Sarah cringed.  The Menin might get left behind, there was little hope to save any of the other ships farther out.  She shook her head at her first officer as a gesture of her regret.  “Tell the Menin to give it all they got, Mr. Gilbert.” 
“Aye.” 
“Status of targets, Corriea?”  Sarah looked at the main screen and noticed numerous red targets.
“The first fourteen have been destroyed.  Approximately twenty more bogies dropped into realspace nearby, and the railguns are engaging the new targets.”
“Approximately?”
“It’s the best I have.  Aft sensors are destroyed, fore sensors are responding intermittently.  Twenty is my best estimate.”
Sarah noted the determined look on the young man’s face, mixed with frustration.  “Then it is the best estimate, Mr. Corriea.  How long until first impact?”
“Just over four minutes, Captain.”
“Mr. Gilbert, advise Mr. Corriea when Menin is riding the bubble.”  Before he could answer, the Captain pointed her finger at her nav officer.  “And Mr. Corriea, your orders are to jump immediately once that ship is in bubble.  Understood?”
“Yes sir,” they answered in unison.
Sarah took a few minutes to think.  Across her ship the crew was tending to weapons, assisting the wounded, securing the dead, and fighting the fires on board.  Heroic acts were saving lives, but young men and women were still dying.  Her ship carried nearly eight hundred crew members when fully staffed.  The Stennis had entered this battle with slightly over six hundred.  There would be a lot less after today. 

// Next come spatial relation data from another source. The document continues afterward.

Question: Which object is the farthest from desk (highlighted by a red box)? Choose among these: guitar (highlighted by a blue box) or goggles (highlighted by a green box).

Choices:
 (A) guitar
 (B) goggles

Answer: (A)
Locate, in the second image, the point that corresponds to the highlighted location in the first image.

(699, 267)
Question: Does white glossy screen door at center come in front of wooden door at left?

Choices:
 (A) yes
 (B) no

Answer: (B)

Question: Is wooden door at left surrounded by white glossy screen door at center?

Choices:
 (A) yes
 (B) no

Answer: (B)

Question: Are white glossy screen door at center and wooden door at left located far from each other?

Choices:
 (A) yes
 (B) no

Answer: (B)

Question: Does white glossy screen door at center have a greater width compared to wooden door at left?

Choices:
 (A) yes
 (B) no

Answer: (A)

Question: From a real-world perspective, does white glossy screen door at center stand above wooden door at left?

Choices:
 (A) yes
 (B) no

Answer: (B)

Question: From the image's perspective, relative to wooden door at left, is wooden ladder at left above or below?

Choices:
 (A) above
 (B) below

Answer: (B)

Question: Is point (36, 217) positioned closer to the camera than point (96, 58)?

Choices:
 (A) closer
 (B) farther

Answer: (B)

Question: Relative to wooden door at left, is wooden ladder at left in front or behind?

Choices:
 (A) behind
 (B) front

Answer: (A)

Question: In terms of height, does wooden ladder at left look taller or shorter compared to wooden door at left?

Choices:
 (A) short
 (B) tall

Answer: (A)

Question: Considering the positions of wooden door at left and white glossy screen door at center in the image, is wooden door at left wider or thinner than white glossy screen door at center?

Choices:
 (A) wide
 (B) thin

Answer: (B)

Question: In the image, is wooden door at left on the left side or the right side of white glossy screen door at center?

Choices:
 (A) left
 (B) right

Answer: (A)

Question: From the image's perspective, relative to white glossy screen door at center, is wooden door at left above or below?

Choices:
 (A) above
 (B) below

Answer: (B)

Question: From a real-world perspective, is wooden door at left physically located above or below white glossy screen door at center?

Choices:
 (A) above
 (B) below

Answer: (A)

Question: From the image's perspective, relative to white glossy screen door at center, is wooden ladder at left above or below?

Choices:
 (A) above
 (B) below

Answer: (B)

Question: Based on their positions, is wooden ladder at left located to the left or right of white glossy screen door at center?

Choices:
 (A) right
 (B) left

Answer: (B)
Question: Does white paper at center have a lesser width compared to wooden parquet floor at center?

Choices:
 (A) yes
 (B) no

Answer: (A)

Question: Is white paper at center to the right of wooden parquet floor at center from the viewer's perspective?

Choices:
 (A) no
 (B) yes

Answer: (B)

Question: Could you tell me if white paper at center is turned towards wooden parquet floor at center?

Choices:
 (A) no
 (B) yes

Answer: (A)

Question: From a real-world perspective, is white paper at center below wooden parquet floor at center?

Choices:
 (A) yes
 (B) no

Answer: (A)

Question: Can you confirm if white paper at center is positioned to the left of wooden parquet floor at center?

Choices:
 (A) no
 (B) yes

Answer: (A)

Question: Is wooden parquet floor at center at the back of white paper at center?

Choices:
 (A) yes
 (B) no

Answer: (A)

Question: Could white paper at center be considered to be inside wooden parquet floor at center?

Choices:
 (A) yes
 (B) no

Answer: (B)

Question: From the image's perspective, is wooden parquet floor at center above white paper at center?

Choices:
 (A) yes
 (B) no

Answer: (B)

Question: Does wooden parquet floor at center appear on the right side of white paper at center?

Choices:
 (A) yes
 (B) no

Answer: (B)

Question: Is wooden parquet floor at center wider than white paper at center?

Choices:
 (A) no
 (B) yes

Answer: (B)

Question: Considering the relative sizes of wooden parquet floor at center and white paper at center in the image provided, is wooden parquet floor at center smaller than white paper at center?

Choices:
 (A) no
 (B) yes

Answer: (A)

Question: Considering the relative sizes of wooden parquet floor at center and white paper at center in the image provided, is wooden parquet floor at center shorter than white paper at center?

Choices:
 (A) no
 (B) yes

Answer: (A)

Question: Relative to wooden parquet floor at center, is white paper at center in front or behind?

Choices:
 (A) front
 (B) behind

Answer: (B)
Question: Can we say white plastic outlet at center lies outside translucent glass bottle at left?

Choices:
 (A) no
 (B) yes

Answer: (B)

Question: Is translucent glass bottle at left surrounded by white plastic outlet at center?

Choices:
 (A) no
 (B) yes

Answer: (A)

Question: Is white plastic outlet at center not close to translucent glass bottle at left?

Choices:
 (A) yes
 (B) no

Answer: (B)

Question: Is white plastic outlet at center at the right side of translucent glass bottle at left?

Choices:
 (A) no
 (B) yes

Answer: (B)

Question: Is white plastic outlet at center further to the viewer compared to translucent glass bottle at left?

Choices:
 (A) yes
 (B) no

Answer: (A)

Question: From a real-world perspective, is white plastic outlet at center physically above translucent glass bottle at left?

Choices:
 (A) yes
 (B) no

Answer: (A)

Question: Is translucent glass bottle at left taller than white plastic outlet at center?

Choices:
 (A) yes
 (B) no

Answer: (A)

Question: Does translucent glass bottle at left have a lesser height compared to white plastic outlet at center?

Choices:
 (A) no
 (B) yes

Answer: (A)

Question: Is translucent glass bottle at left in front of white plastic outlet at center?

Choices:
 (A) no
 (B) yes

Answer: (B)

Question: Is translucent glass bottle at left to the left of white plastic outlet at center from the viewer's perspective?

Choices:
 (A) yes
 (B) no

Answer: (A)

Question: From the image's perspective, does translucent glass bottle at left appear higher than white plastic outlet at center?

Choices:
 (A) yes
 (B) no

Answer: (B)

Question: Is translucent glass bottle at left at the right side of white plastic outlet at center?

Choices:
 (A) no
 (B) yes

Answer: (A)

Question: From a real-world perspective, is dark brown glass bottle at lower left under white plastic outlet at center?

She scrolled through the holo displays in front of her.  Over the course of the battle her crew had launched seventy-eight nuclear weapons at the enemy, and the fleet ships assigned to the Stennis fired another one hundred and four.  Of those, seventeen had found targets, two of which were capital ships like the Michael Stennis.  But that wouldn’t matter to the enemy.  The Alliance could kill ten times as many ships as the Hive, and still lose the war.  There were simply too many of the enemy, it required the kill rate of alliance ships to be far too high, far beyond any reasonable expectation. 
She knew she was fighting on the losing side.
Mr. Corriea drew her back to the moment.  “Spin up complete, Captain.  We can jump anytime.”
She nodded.  “Save the Menin.
She’d made the decision to retreat, a choice that would either end her career as a Captain or potentially see her promoted to Admiral.  Time would tell.  Her fleet had lost six escorts and the Stennis was at least partially crippled.  Another seven ships were about to be left behind to die at the hands of the Hive.  Only four would leave with the Seventh Fleet.
ECOMS broke in again.  “Undestroyed enemy missile detected.  Brace for proximity nuclear detonation.” 

“Mr. Corriea, jump the goddamned ship.”